Collected data
· · · · ·

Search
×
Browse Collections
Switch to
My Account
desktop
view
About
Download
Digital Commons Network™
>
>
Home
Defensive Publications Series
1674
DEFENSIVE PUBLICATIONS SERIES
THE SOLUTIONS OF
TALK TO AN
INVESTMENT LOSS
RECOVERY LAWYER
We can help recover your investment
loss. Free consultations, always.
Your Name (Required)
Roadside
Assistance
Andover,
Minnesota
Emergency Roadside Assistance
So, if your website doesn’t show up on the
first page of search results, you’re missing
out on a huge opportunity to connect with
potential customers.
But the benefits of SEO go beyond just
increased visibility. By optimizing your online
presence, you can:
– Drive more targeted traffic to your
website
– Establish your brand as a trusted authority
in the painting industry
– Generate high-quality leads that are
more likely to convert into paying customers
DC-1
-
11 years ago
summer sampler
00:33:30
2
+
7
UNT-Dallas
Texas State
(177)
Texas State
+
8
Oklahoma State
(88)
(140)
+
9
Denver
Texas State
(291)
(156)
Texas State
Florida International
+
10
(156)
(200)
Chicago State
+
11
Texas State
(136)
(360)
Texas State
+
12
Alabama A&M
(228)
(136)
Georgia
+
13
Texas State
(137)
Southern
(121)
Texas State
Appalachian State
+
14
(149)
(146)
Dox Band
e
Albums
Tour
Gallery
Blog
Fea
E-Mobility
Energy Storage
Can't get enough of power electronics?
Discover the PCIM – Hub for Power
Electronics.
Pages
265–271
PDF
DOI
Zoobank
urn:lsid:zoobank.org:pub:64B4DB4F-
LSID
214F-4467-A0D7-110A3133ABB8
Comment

· · · · ·

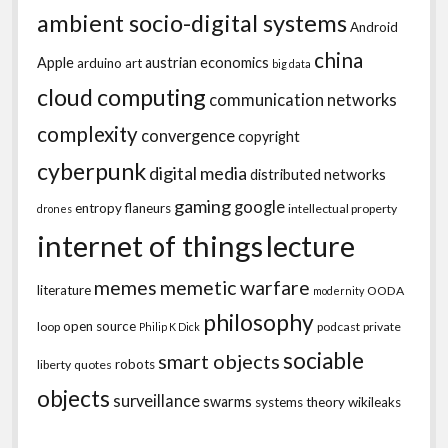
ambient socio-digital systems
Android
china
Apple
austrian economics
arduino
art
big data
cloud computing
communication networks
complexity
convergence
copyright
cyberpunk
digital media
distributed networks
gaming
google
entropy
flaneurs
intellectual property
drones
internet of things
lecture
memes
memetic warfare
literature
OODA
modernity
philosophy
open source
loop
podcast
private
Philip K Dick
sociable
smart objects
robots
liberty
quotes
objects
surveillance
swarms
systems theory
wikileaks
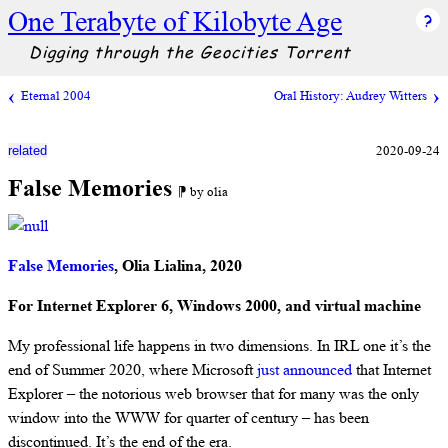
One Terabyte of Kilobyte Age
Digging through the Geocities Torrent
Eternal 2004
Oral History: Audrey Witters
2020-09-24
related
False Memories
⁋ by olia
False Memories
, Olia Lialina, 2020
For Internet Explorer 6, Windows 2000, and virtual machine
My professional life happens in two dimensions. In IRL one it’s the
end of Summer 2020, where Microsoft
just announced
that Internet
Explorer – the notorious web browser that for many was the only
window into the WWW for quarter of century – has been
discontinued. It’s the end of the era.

· · · · ·

◆ Problem description ◆
Find the lines in the records that contain the word "customers", then copy every one of them.

◆ Response to this task ◆
potential customers.
more likely to convert into paying customers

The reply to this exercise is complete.